On the other hand, there are regulatory actions that do not constitute 517A decisions, but which remain subject to review under 21 CFR 10.75. CDRH refers to these decisions as “non-517A” decisions. Examples of a request for supervisory review which may be made under 21 CFR 10.75 for non-517A decisions include, but are not limited to, the following:
- 510(k) Requests for Additional Information
- PMA Major Deficiency Letter
- 510(k) and PMA Refuse to Accept Letters
- Postmarket Surveillance Orders under Section 522 of the FD&C Act
- CLIA Waiver Decisions
- Warning Letters
- Response Letter to a Request for Information under Section 513(g) of the FD&C Act
These requests for supervisory review would not trigger the requirements under section 517A of the FD&C Act.
Section 517A of the FD&C Act requires the Center to provide, upon request of a person who is seeking to submit or who has submitted a 510(k), PMA, IDE, or HDE, a “substantive summary” of the scientific and regulatory rationale for any 517A decision regarding such submission, including documentation of significant controversies or differences of opinion and the resolution thereof. For example, when the submitter of a Premarket Notification under section 510(k) of the FD&C Act receives a Substantially Equivalent or Not Substantially Equivalent decision from CDRH, the submitter may then request, and CDRH must provide, a substantive summary of the rationale for the decision.

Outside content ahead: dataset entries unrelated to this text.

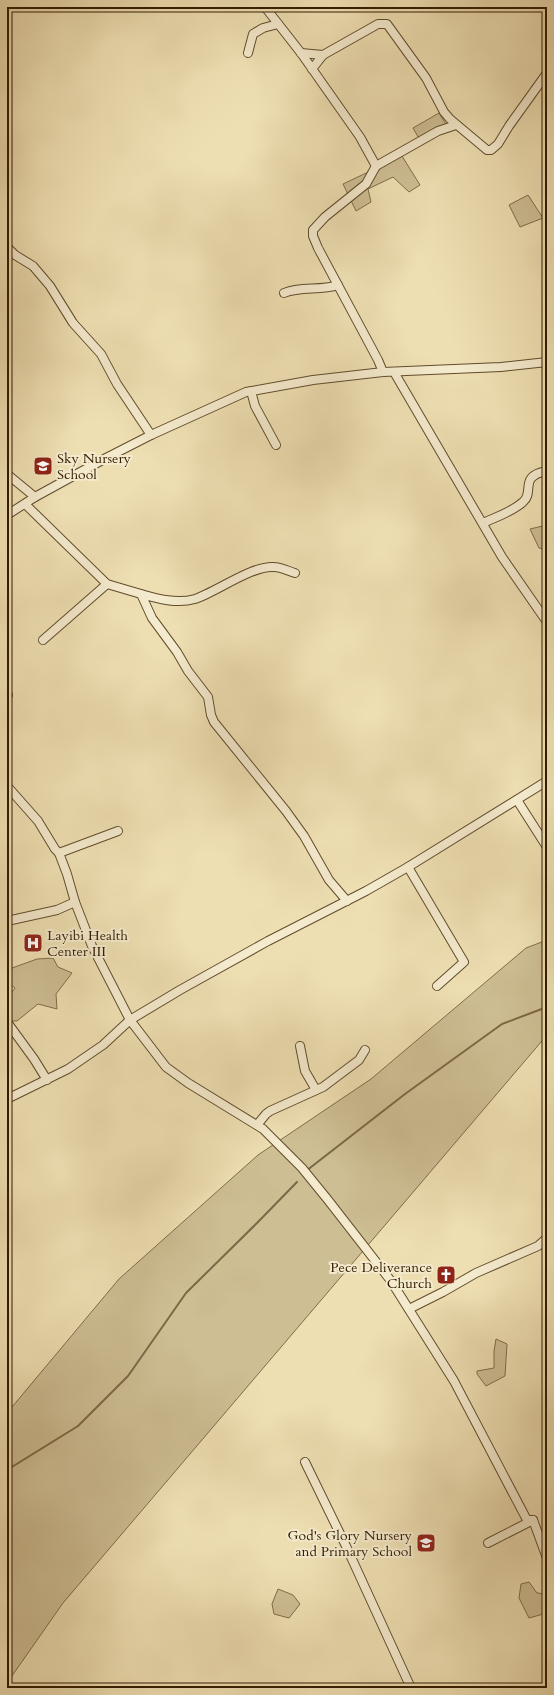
<svg xmlns="http://www.w3.org/2000/svg" width="554" height="1695" viewBox="0 0 554 1695" font-family="Cardo,serif">
  <style>
    .green { fill: #cebe94; stroke: #806c4a }
    .lines { fill: none; stroke-linecap: round; stroke-linejoin: round }
    .stream { stroke: #7c6846; stroke-width: 2 }
    .street-casing { stroke: #614c2c; stroke-width: 10 }
    .street { stroke: #f4eacd; stroke-width: 8 }
    .labels { text-anchor: middle; stroke-width: 4; stroke-linejoin: round; paint-order: stroke }
    .poi-label { font-size: 14px; fill: #321b00; stroke: #f4eacd; text-anchor: start }
  </style>
  <rect width="100%" height="100%" fill="#eedfb2"/>
  <filter id="stains"><feTurbulence type="fractalNoise" baseFrequency=".005" numOctaves="4"/><feColorMatrix values="0 0 0 0 .2 0 0 0 0 .09 0 0 0 0 .02 0 0 0 .5 -.17"/></filter>
  <radialGradient id="worn" r=".72"><stop offset=".6" stop-color="#630" stop-opacity="0"/><stop offset="1" stop-color="#630" stop-opacity=".3"/></radialGradient>
  <g class="green">
    <path d="M439 113 447 126 421 142 413 128Z"/>
    <path d="M402 156 420 185 409 192 393 177 368 189 371 202 356 211 343 184Z"/>
    <path d="M528 195 543 218 520 227 509 205Z"/>
    <path d="M547 525 544 534 547 539V550L539 548 530 529Z"/>
    <path d="M547 940V1035L63 1603 7 1683V1413L119 1279 258 1155 371 1079 526 948Z"/>
    <path d="M53 958 58 967 72 973 56 994 57 1009 38 1004 17 1021H7V995L9 996 15 988 7 982 12 968 37 959Z"/>
    <path d="M496 1339 507 1344 505 1376 486 1386 477 1374V1371L494 1368V1351Z"/>
    <path d="M529 1582 537 1593 547 1594V1613L529 1618 519 1598 521 1584Z"/>
    <path d="M278 1589 293 1595 300 1604 289 1618 274 1614 272 1604Z"/>
  </g>
  <g class="lines">
    <g class="stream">
      <path d="M306 1171 405 1094 502 1024 547 1007"/>
      <path d="M7 1470 78 1426 128 1376 186 1293 257 1223 297 1182"/>
    </g>
    <g class="street-casing">
      <g id="street">
        <path d="M265 7 301 53 360 137 376 166"/>
        <path d="M248 53 253 34 263 28 278 24"/>
        <path d="M301 53 323 55"/>
        <path d="M312 69 323 55 378 24H387L426 78 444 112 450 119 487 150H491L498 144 509 126 547 73"/>
        <path d="M7 247 15 255 33 266 50 286 73 323 101 354 117 384 151 435"/>
        <path d="M284 293C301 286 320 291 338 285"/>
        <path d="M383 372 378 360 318 248 313 236V230L325 217 366 184 376 166 438 131 456 125"/>
        <path d="M394 372 502 557 547 622"/>
        <path d="M251 391 255 406 276 445"/>
        <path d="M7 474 35 497"/>
        <path d="M25 504 107 584 141 594 152 618 177 652 188 671 208 697 211 715 214 722 286 811 304 836 329 880 347 901"/>
        <path d="M7 515 35 497 106 458 151 435 246 392 313 380 383 372 501 367 547 362"/>
        <path d="M483 523C496 517 512 512 523 502 535 492 518 476 547 471"/>
        <path d="M141 594C158 599 177 604 195 599 216 592 253 565 274 567 281 567 288 571 295 573"/>
        <path d="M43 640 107 584"/>
        <path d="M7 696 8 695"/>
        <path d="M7 786 38 821 55 849 59 853 67 874 75 902 92 946 130 1020 166 1067 188 1083 263 1129 302 1168 328 1200 391 1281 454 1381 527 1520H533L547 1558"/>
        <path d="M517 800 547 847"/>
        <path d="M59 853 118 831"/>
        <path d="M408 867 464 962 437 986"/>
        <path d="M7 921 57 910 75 902"/>
        <path d="M7 1022 34 1059 47 1080"/>
        <path d="M300 1046 305 1071 316 1090"/>
        <path d="M7 1099 68 1069 103 1045 130 1020 180 990 268 941 366 891 408 867 547 781"/>
        <path d="M257 1125 266 1114 270 1111 323 1087 359 1060 365 1050"/>
        <path d="M409 1309 443 1292 476 1273 538 1246 547 1238"/>
        <path d="M305 1462 346 1546 411 1688"/>
        <path d="M488 1543 533 1520"/>
      </g>
    </g>
    <use href="#street" class="street"/>
  </g>
  <defs>
    <g id="school-square" transform="scale(1)"><rect x="-9" y="-9" width="18" height="18" rx="4" fill="#8f2418" stroke="#f4eacd"/><path d="M0-5L7-2L0 1L-7-2ZM-4 1L0 2.5L4 1V4Q0 6-4 4Z" fill="#fff"/></g>
    <g id="hospital-square" transform="scale(1)"><rect x="-9" y="-9" width="18" height="18" rx="4" fill="#8f2418" stroke="#f4eacd"/><path d="M-5-5h3v3.5h4V-5h3V5h-3V1.5h-4V5h-3Z" fill="#fff"/></g>
    <g id="church-square" transform="scale(1)"><rect x="-9" y="-9" width="18" height="18" rx="4" fill="#8f2418" stroke="#f4eacd"/><path d="M-1.2-6h2.4v3.5h3.3v2.4h-3.3V6h-2.4V-.1h-3.3v-2.4h3.3Z" fill="#fff"/></g>
  </defs>
  <g fill-rule="evenodd">
    <use href="#school-square" x="43" y="466"/>
    <use href="#hospital-square" x="33" y="943"/>
    <use href="#church-square" x="446" y="1275"/>
    <use href="#school-square" x="426" y="1543"/>
  </g>
  <g class="labels">
    <g class="poi-label">
      <text x="57" y="463">Sky Nursery<tspan x="57" dy="16">School</tspan></text>
      <text x="47" y="940">Layibi Health<tspan x="47" dy="16">Center III</tspan></text>
      <text x="432" y="1272" text-anchor="end">Pece Deliverance<tspan x="432" dy="16">Church</tspan></text>
      <text x="412" y="1540" text-anchor="end">God's Glory Nursery<tspan x="412" dy="16">and Primary School</tspan></text>
    </g>
  </g>
  <rect width="554" height="1695" fill="none" stroke="#eedfb2" stroke-width="24"/>
  <rect x="8" y="8" width="538" height="1679" fill="none" stroke="#321b00" stroke-width="2"/>
  <rect x="12" y="12" width="530" height="1671" fill="none" stroke="#321b00"/>
  <rect width="100%" height="100%" filter="url(#stains)"/>
  <rect width="100%" height="100%" fill="url(#worn)"/>
</svg>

For decisions that are subject to this provision, the substantive summary may be the final version of the review memorandum by the lead reviewer or another summary document that includes the following elements:
- An explanation of the rationale for the regulatory decision;
- Documentation of significant controversies or differences of opinion, i.e., ones the resolution of which had a direct bearing on the regulatory decision; and,
- References to published literature and consensus standards upon which the decision-maker relied.
3.3 Who may request documentation of 517A decisions under section 517A of the FD&C Act, and how does this provision relate to requests under the Freedom of Information Act (FOIA)?
FDA interprets section 517A(a)(2) of the FD&C Act to permit persons who have submitted or who are seeking to submit 510(k)s, PMAs, IDEs, or HDEs to request substantive summaries of 517A decisions regarding their own device (not the devices of others) without having to file a request under the FOIA. For example, a sponsor seeking to submit an IDE may request a substantive summary of a decision on a binding protocol agreement under 520(g)(7) of the FD&C Act pertaining to a study of its device.
Since FDA will only be providing these summaries to the owner of any proprietary information contained therein, generally there should not be any need to withhold trade secret or confidential commercial information (CCI) or any other information in the summary. If someone other than the owner of a device wishes to obtain a substantive summary of a 517A decision regarding such device, that person would need to file a FOIA request. Trade secret and CCI would be withheld in FDA’s response to such a FOIA request but there would be no information exempt from disclosure under 5 U.S.C. § 552(b)(5).